Self-Indexed Arrays

In Analytica, an object may have separate values for each of the following:

  • Mid value
  • Sample value
  • Index value

When you use an identifier in an expression, Analytica knows which type of value to retrieve or compute based on context -- a combination of where the identifier is used in the syntax, and the current evaluation mode.

Syntactically, Analytica expressions appear in value contexts and index contexts. For example, in the expression

Sum(A,I)

the identifier A appears in a value context, and I appears in an index context. From this context, Analytica knows whether it is accessing the computed value, or the index value.

In a value context, the evaluation mode determines whether the Mid value or Sample value is being computed or retrieved. See Evaluation Modes for more details.
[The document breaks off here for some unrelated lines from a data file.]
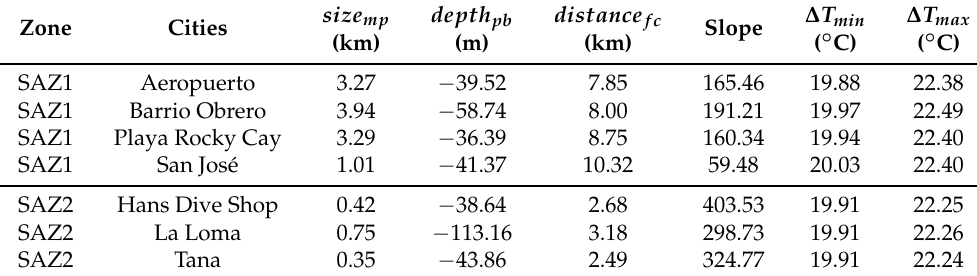
size mp depth pb distance fc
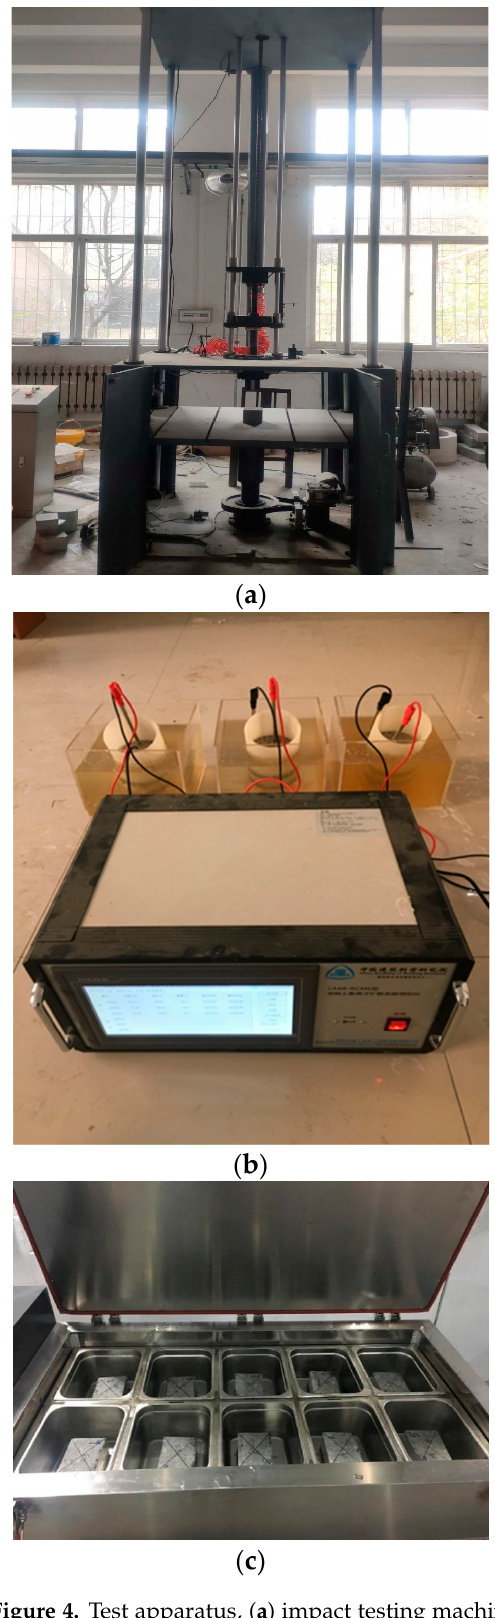
Figure 4. Test apparatus, ( a ) impact testing machine, ( b ) Test device for rapid chloride migration (RCM) method, ( c ) Single-sided freezing–thawing test.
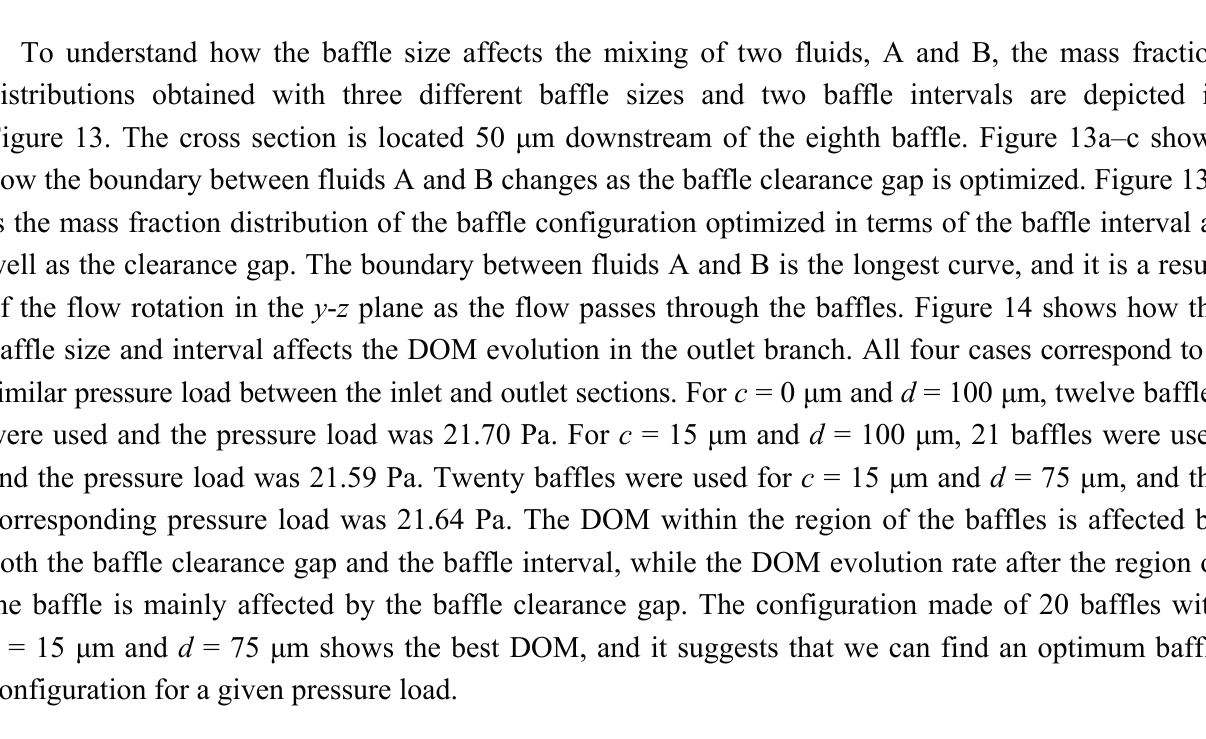
Figure 12. Effects of the baffle interval on the DOM relationship with pressure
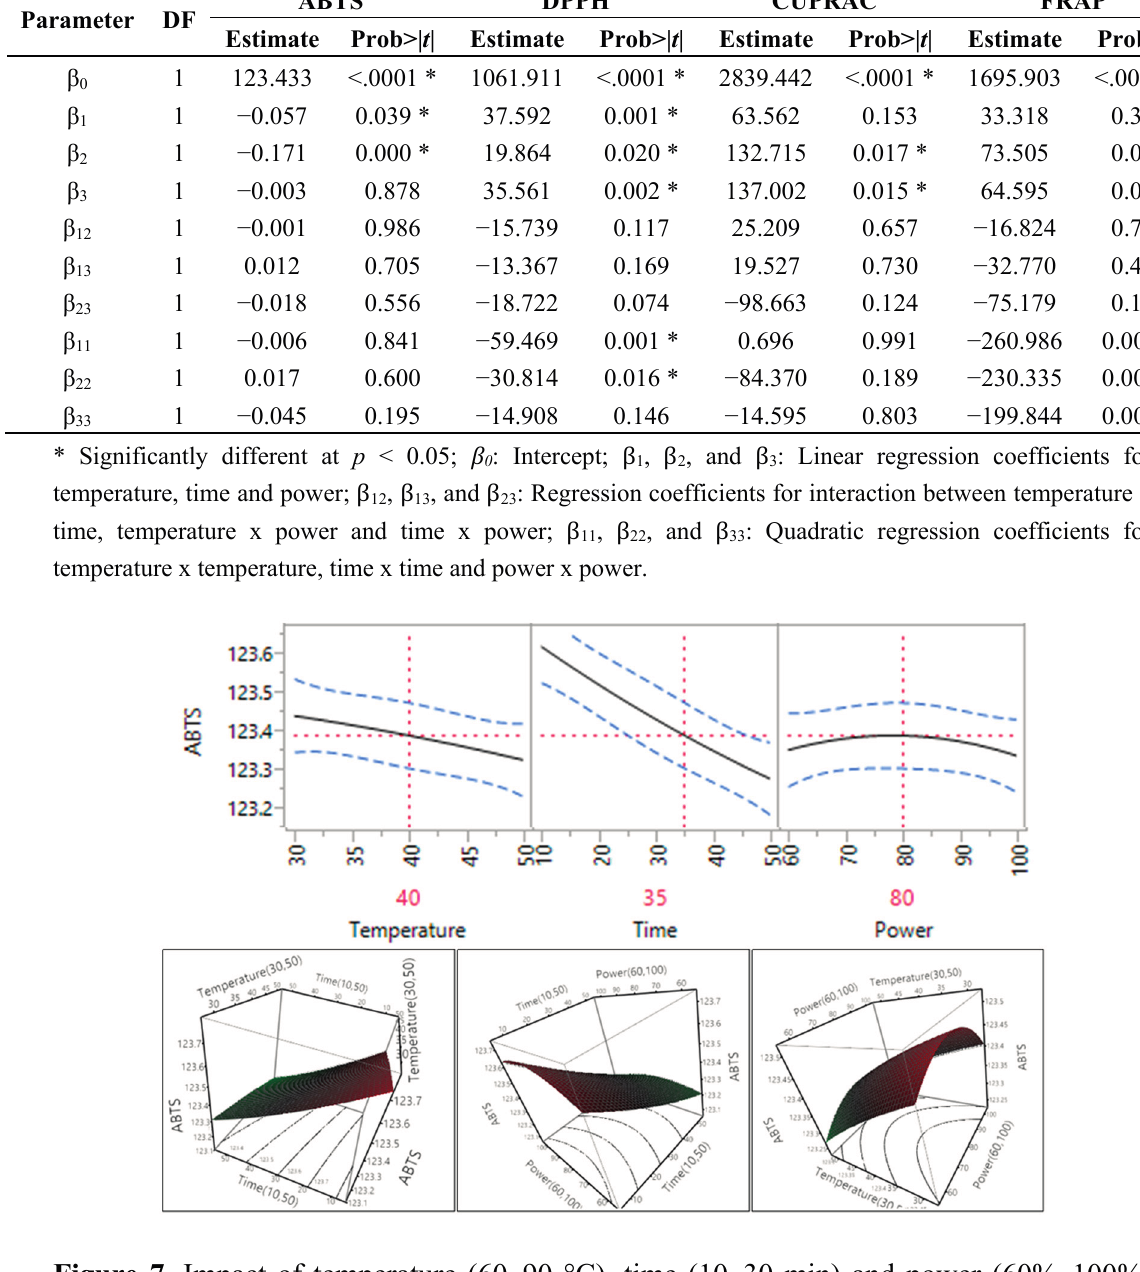
Figure 7. Impact of temperature (60–90 °C), time (10–30 min) and power (60%–100%) on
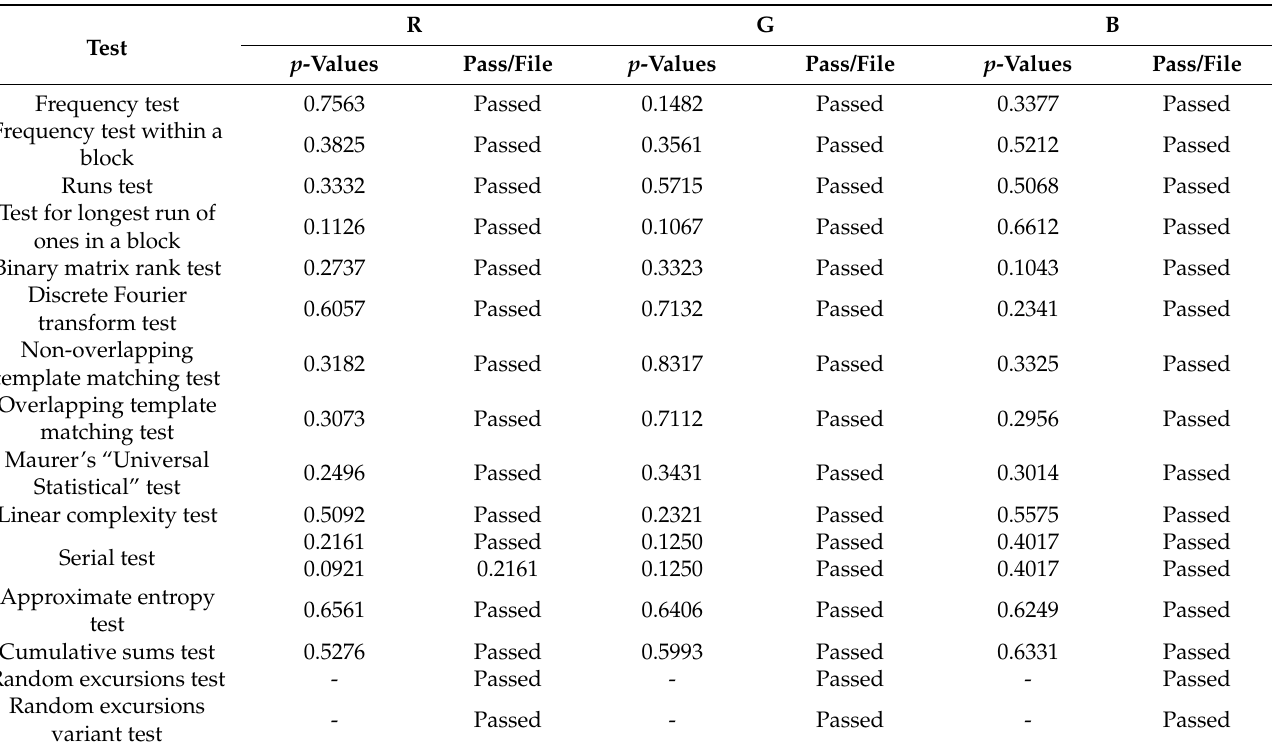
Table 14. NIST test results.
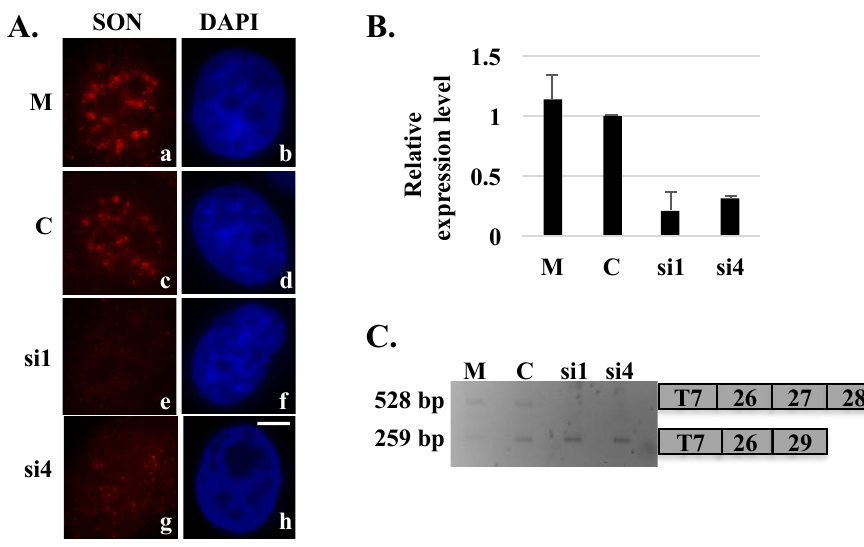
Figure 2. Skipping of exons 27 and 28 of the HDAC6 reporter minigene in SON-depleted cells. HeLa cells transiently transfected with HDAC6 reporter plasmid and treated with mock (M), control (C) or SON siRNA duplexes were either processed for immunofluorescence ( A ) or harvested to perform qRT-PCR ( B ) to show SON depletion. Cells treated with SON siRNAs and immunolabeled with anti-SON antibodies in ( A ) do not show SON labeling in nuclear speckles ( e and g ) when compared to mock treated ( a ) or control siRNA-treated ( c ) cells. DNA was stained with DAPI ( b , d , f and h ). Scale bar = 5 µm. qRT-PCR in ( B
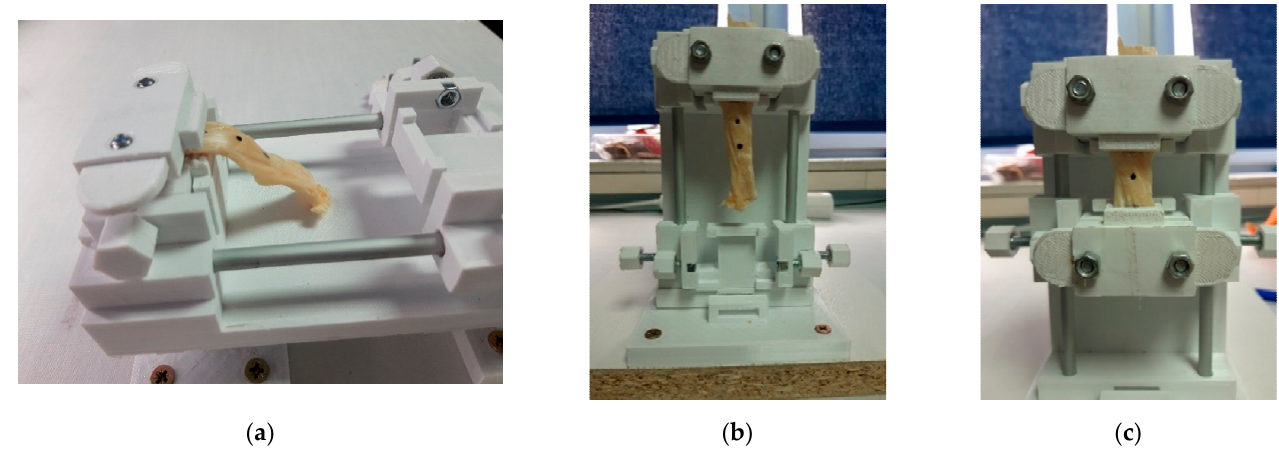
Figure 12. The specimen preparation using calibration device: ( a ) specimen in the upper clamps in the horizontal position; ( b ) vertical position of the calibrator with the specimen relaxing downwards; ( c ) the specimen–clamps assembly in the calibrator.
Many objects in an Analytica model, if not most objects, do not have index values different from their main (mid/sample) values. However, there are several ways in which a variable might end up with an index value different from its main value:

  • Self-Index tables: If you select "Self" as an index for a table, the row-headers become the index value, the body cell expressions determine the main value.
  • List definition containing identifiers or expressions: If you define a variable or index as a list of identifiers, for example [I,J,K], then the index value is a list of varTerms, while the evaluated value is a 3-D array indexed by I, J, and K.
  • List-domain: When a variable contains a list-domain or index-domain, its computed value may be different from its domain. In this case, the domain serves as the index value. Domains as indexes often serve as indexes for DetermTables and Probability Tables.


Occassions may arise when you wish to access a different value of an object than the one implied by the expression context. Each type value can be accessed using:

  • IndexValue(X) : returns the index value of X
  • Sample(X) : Evaluates and returns the sample value of X
  • Mid(X) : Evaluates and returns the mid value of X
  • domain of X : Returns the domain of X.

Note About Future Changes

Currently, when an object has a list-valued or index-valued domain, that domain becomes the variable's index value. This is a functionality we expect to change in future Analytica releases, so we encourage you to avoid relying too heavily on this.

We will ensure that in the future, ProbTables and DetermTables that are indexed by domains continue to function as such.

However, we intend for the index value to be determined ultimately by the definition of the variable, and possibly different from the [[domain]. In the future, (domain of X) can serve as an index, and in the future may be different from IndexValue(X). A multi-select Choice list will be a future example.

This future change is mentioned here, now, since it could impact backward compatibility later.